The powers that be. Which is going to include a combination of EU-level and local mechanisms and some of the creditors. A little known story about Greek restructuring (that the ECB vowed will never be repeated):
In comparison with debt restructurings for emerging market sovereigns, Eurozone countries will enjoy some significant advantages. By far the most important will be the local law advantage. The debt stocks of many Eurozone countries are in large part governed by the law of the debtor country. No emerging market sovereign borrower has ever enjoyed this advantage. Debt instruments governed by the sovereign's own law allow the local legislature to change the law in ways that can facilitate the restructuring of those instruments.
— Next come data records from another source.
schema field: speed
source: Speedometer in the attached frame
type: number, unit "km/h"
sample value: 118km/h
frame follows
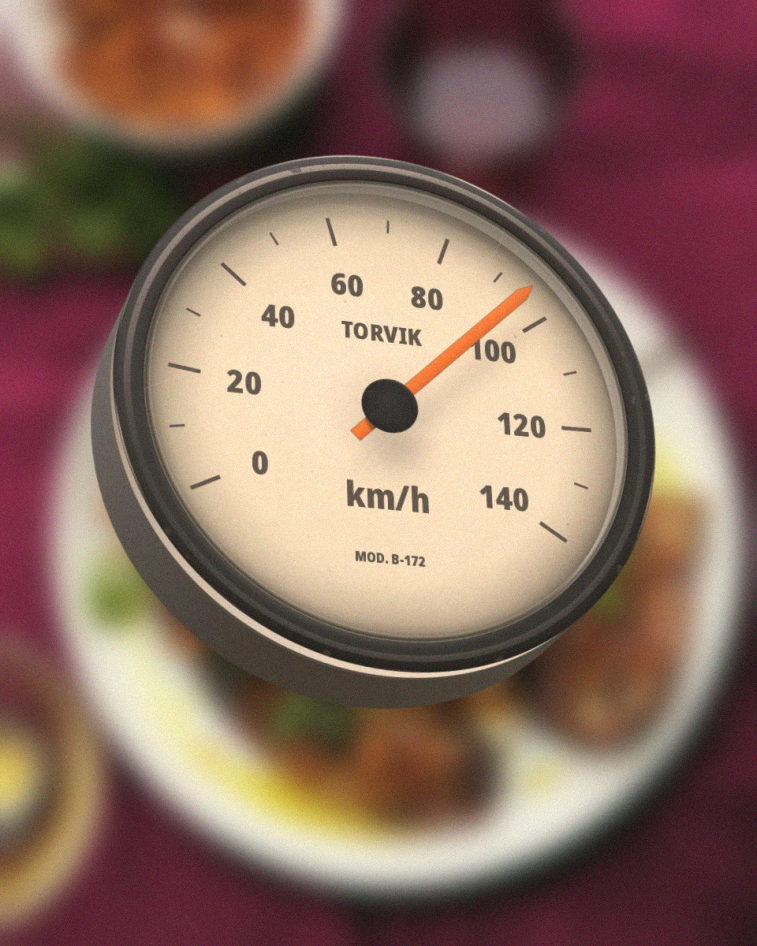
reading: 95km/h
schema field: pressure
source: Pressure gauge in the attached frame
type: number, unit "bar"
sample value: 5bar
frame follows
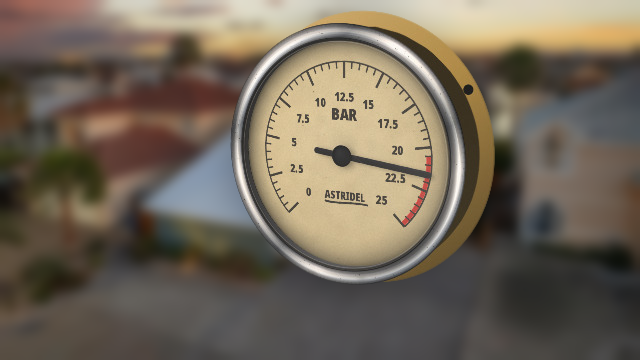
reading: 21.5bar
This is precisely what the Greek Parliament did in 2012 to minimize the number of holdout creditors in the Greek debt restructuring. Parliament enacted what amounted to a class voting mechanism covering all Greek law‐governed GGBs (representing roughly 93 per cent of the total debt stock). That mechanism specified that if holders of two‐thirds of the Greek law‐governed GGBs approved a restructuring proposal, the result would bind all holders of those bonds
And the Greek state was sued everywhere where that could be challenged, ECJ, ICSID etc. But won everywhere!
The validity of this action by the Greek Parliament was subsequently challenged in lawsuits in Greek, German and Austrian courts, in a major International Centre for Settlement of Investment Disputes (ICSID) arbitration, and in a complaint filed with the European Court of Human Rights (Grund, 2017). None of these legal challenges to the validity of Parliament's action has succeeded.
The most important of these precedents for future sovereign debt restructurings in Europe is likely to be the June 2016 decision of the European Court of Human Rights in a case captioned Mamatas and Others v. Hellenic Republic. [...] The lessons that may be drawn from the Mamatas precedent for any future debt restructuring by a Eurozone member are:
- Only a severe financial crisis will justify an extraordinary action such as a legislatively‐imposed class voting mechanism.
- The member concerned would be well advised to follow the Greek path of allowing a supermajority of affected creditors to control the process, rather than attempt a direct legislative write down of the debts.
- Using a debt restructuring technique that resembles the operation of the now‐mandatory collective action clauses in Eurozone sovereign bonds will help deflect a claim that creditor expectations have been traumatized.
Now more recently (2018) there have been more organized attempts to have the ESM play an official role
Ten European Union finance ministers want any unsustainable public debt in the euro zone to undergo restructuring, with losses imposed on the private sector, before a public bailout is organized, a joint position paper by the 10 ministers said.
The paper was drafted for a meeting on Monday of all EU finance ministers except Britain’s, which will be devoted to changes to the euro zone bailout fund. It was signed by the Czech Republic, Denmark, Estonia, Finland, Ireland, Latvia, Lithuania, the Netherlands, Sweden and Slovakia. Although it did not sign, Germany, the euro zone’s biggest economy, is of the same opinion and Austria is also sympathetic.
The 19 countries that share the euro have a bailout fund, the European Stability Mechanism (ESM), which is a lender of last resort to governments that have lost market access. [...]
the 10 ministers also called for the ESM’s role in debt restructuring to be spelled out more clearly.